Julia, to use the great-great-grand-op's example, seems to also have a reasonably easy C interop (I've never written any Julia, so I'm basing this off skimming the docs, dunno, it might actually be much more of a pain than it looks like here).

cjalmeida · on March 3, 2023

Calling C from Julia is pretty straightforward

https://docs.julialang.org/en/v1/manual/calling-c-and-fortra...

_aavaa_ · on March 3, 2023

Even if you do this, you're still paying a penalty whenever you move data Python->C and C->Python.

Plus that you now need to write performant (and safe) C code, which (to me) defeats part of the reason to use Python in the first place.

pbourke · on March 3, 2023

I’ve done the same but moved from vanilla numpy to numba. The code mostly stayed the same and it took a couple hours vs however long a port to C or Rust would have taken.

_aavaa_ · on March 3, 2023

For a package whose pitch is "Just apply one of the Numba decorators to your Python function, and Numba does the rest." a few hours of work is a long time.

slt2021 · on March 3, 2023

2-5x speedup is not a lot, I would say it is not worth it to rewrite from py to C if you don't have an order of magnitude improvement.

Because if you compare the benefit to the cost of rewrite from py to C and cost of maintaining/updating C code and possible C footguns like manual memory safety, etc - then there is no benefit left

_aavaa_ · on March 3, 2023

2-5x IS a lot. It's the speed difference between the current iPhone 14 and an iPhone XS-iPhone 6. That's 4-8 years of hardware improvements.

And the parent was talking about numpy code which is better than stock python, who knows how far back normal python would send you.

jononomo · on March 3, 2023

I'm in the camp that 2-5x performance improvement is not really worth re-writing Python code in C for.

_aavaa_ · on March 3, 2023

Guess that'll depend on how much you need the performance and how much code it is.

They're comparing numpy (SIMD plus parallelism) with straightforward C code and getting a 2-5x improvement.

slt2021 · on March 4, 2023

I highly doubt that numpy can ever be a bottleneck. In typical python app - there are other things like I/O that consume resources and become bottleneck, before you run into numpy limits and justify rewrite in C.

_aavaa_ · on March 4, 2023

I haven't personally run into IO bottlenecks so I have no idea how you would speed those up in Python.

But there's two schools of thoughts I've heard from people regarding how to think about these bottlenecks:

1. IO/network is such a bottleneck so it doesn't matter if the rest is not as fast as possible.

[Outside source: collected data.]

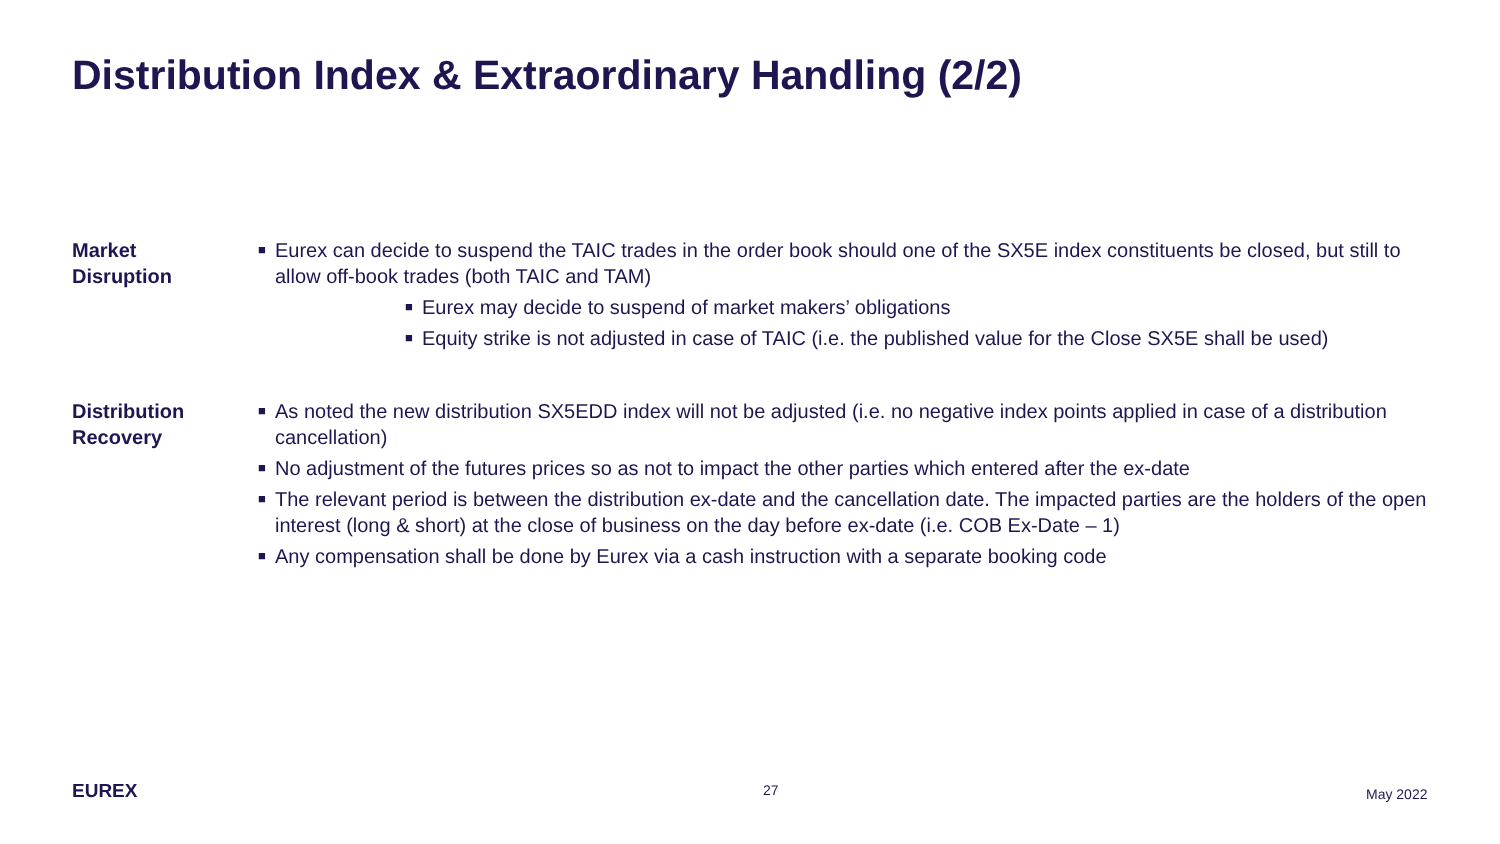Distribution Index & Extraordinary Handling (2/2)
Market
Disruption
■ Eurex can decide to suspend the TAIC trades in the order book should one of the SX5E index constituents be closed, but still to allow off-book trades (both TAIC and TAM)
■ Eurex may decide to suspend of market makers’ obligations
■ Equity strike is not adjusted in case of TAIC (i.e. the published value for the Close SX5E shall be used)
Distribution
Recovery
■ As noted the new distribution SX5EDD index will not be adjusted (i.e. no negative index points applied in case of a distribution cancellation)
■ No adjustment of the futures prices so as not to impact the other parties which entered after the ex-date
■ The relevant period is between the distribution ex-date and the cancellation date. The impacted parties are the holders of the open interest (long & short) at the close of business on the day before ex-date (i.e. COB Ex-Date – 1)
■ Any compensation shall be done by Eurex via a cash instruction with a separate booking code
EUREX 27 May 2022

2. IO/network is a bottleneck so you have to work extra hard on everything else to make up for it as much as possible.

I tend to fall in the second camp. If you can't work on the data as it's being loaded and have to wait till it's fully loaded, then you need to make sure you process it as quickly as possibly to make up for the time you spend waiting.

dagw · on March 4, 2023

In my typical python apps, it's 0.1-20 seconds of IO and pre-processing, followed by 30 seconds to 10 hours of number crunching, followed by 0.1-20 seconds of post processing and IO.

redsaz · on March 3, 2023

It can be worth it. What matters is how much time it saves your users over the course of using the app vs the time it took to develop it. So, if:

#-of-users * total-time-saved-per-user > time-spent-optimizing

Then it's worth it. You can even multiply by cost of user per time unit and cost of developer per time unit, to see how much money was saved.

Even in cases where its the same person on both sides, it can still work out. There's an xkcd comic about it, even.

jononomo · on March 3, 2023

2-5x speedup barely seems worth re-writing something for, unless we're talking calculations that take literally days to complete, or you're working on the kernel of some system that is used by millions of people.